Preguntas
**a.** Por favor, copia del extracto sobre la economía de México todo lo que va desde "Pero aparte de" hasta "de recuperación económica.", cambiando "mediocres" por "modestas".
**b.** Según el extracto sobre la economía de México, ¿cuál fue la tasa de crecimiento promedio anual en los primeros cinco años del sexenio?
**c.** Indica si cada afirmación concuerda con el extracto sobre la economía de México:
(i) Al inicio de la administración, la deuda pública equivalía al 33.8 por ciento del PIB.
(ii) La deuda aumentó más durante la crisis financiera de 2008-2009 que en los primeros cuatro años del gobierno.
(iii) Las calificadoras sonaron la alarma en 2015.

*** Extracto de la página ***

Pero aparte de la inseguridad y la corrupción, donde el deterioro es alarmante y da para ríos de tinta, también se desaprovechó la oportunidad de mejorar la economía del país. Sí, hubo crecimiento económico, pero se mantuvo en tasas mediocres para una economía emergente como México. La tasa de crecimiento promedio anual de los primeros cinco años del sexenio ha sido 2.5 por ciento en un contexto global de recuperación económica.
Cuando el presidente Peña habló de la deuda pública escogió los datos que mejor se acomodaban a su versión del país. Mencionó que al cierre de 2018 —viendo el futuro— se habrá reducido a 45.5 por ciento del PIB de un máximo de 48.7 por ciento. Quizás no le recordaron al presidente que al inicio de su administración este cociente era 33.8 por ciento. Durante los primeros cuatro años de su gobierno la deuda se incrementó en casi 15 puntos, un incremento no visto ni durante la crisis financiera de 2008-2009. El ritmo de crecimiento de la deuda mostró poca responsabilidad fiscal durante estos años. Fue en 2017, cuando sonaron la alarma las calificadoras, que decidieron imponer cierta disciplina. Tal vez tampoco sea coincidencia que en ese momento el que sería el futuro candidato del PRI a la presidencia ocupaba la Secretaría de Hacienda y había que mandar señales de responsabilidad.

*** Información proporcionada ***

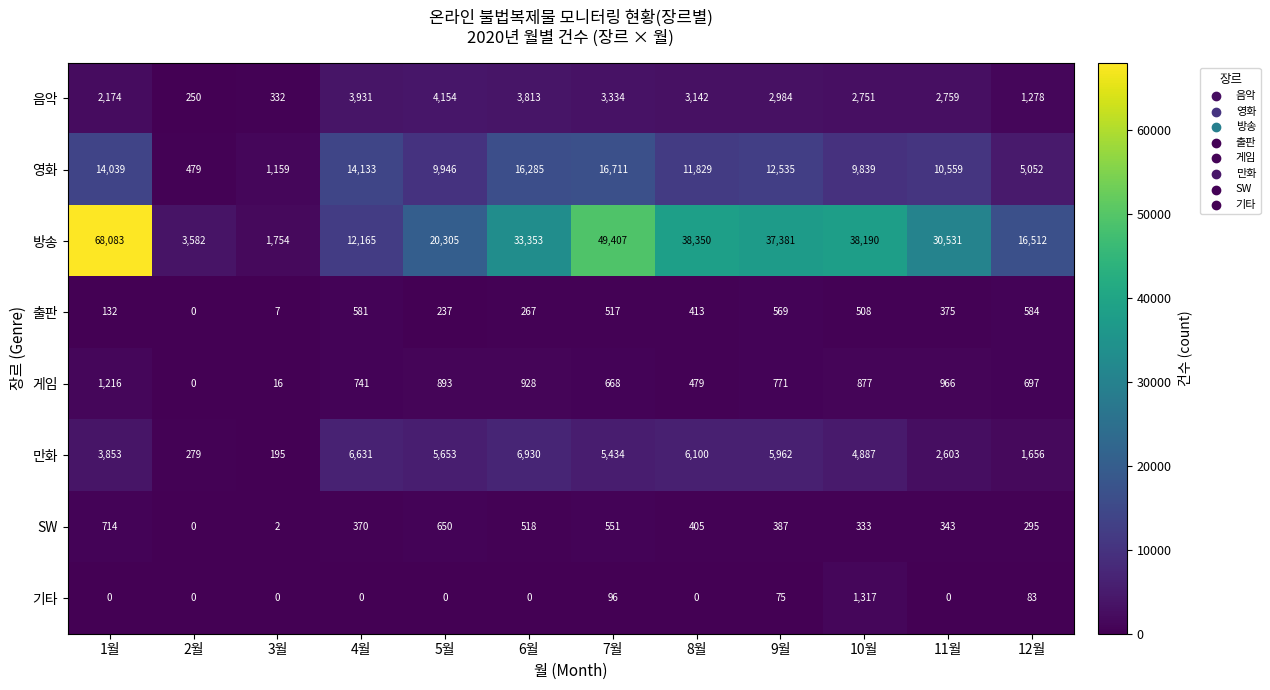

What is the total value across all series at 5월?

41838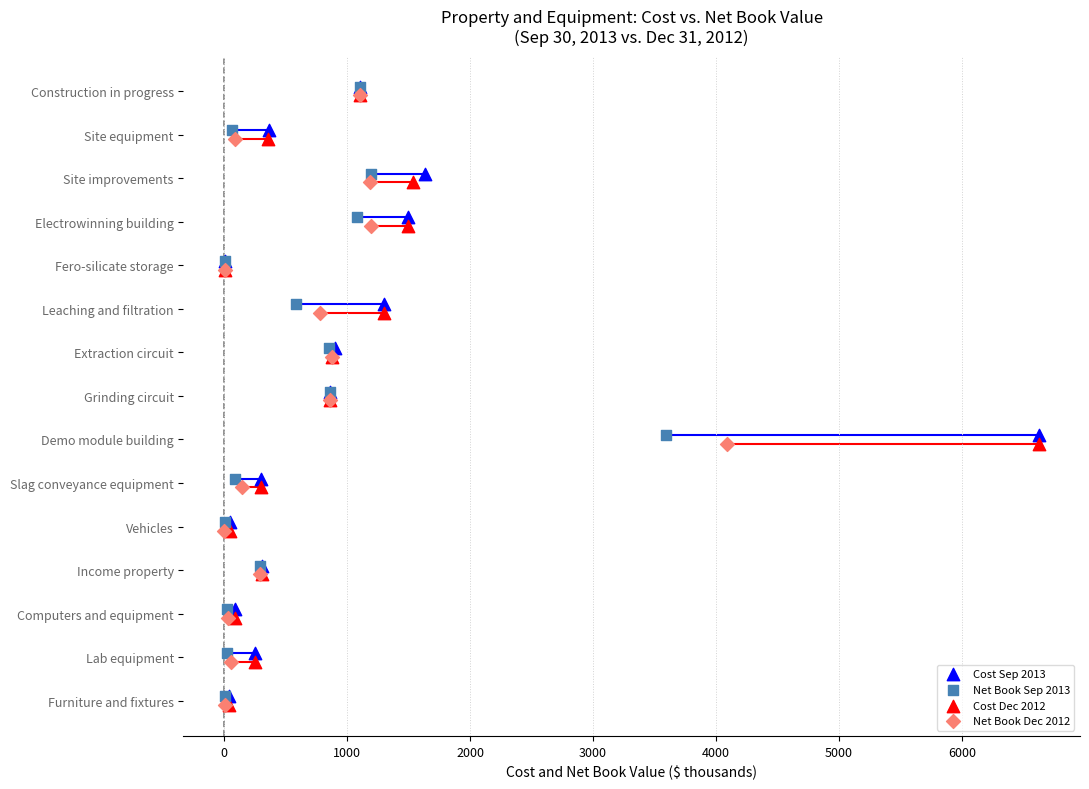

What are all the series names shown in the legend?

Cost Sep 2013, Net Book Sep 2013, Cost Dec 2012, Net Book Dec 2012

***

Respuestas
**a.**
Pero aparte de la inseguridad y la corrupción, donde el deterioro es alarmante y da para ríos de tinta, también se desaprovechó la oportunidad de mejorar la economía del país. Sí, hubo crecimiento económico, pero se mantuvo en tasas modestas para una economía emergente como México. La tasa de crecimiento promedio anual de los primeros cinco años del sexenio ha sido 2.5 por ciento en un contexto global de recuperación económica.

**b.** 2.5 por ciento.

**c.**
(i) Sí: "al inicio de su administración este cociente era 33.8 por ciento".
(ii) No: "un incremento no visto ni durante la crisis financiera de 2008-2009".
(iii) No: "Fue en 2017, cuando sonaron la alarma las calificadoras".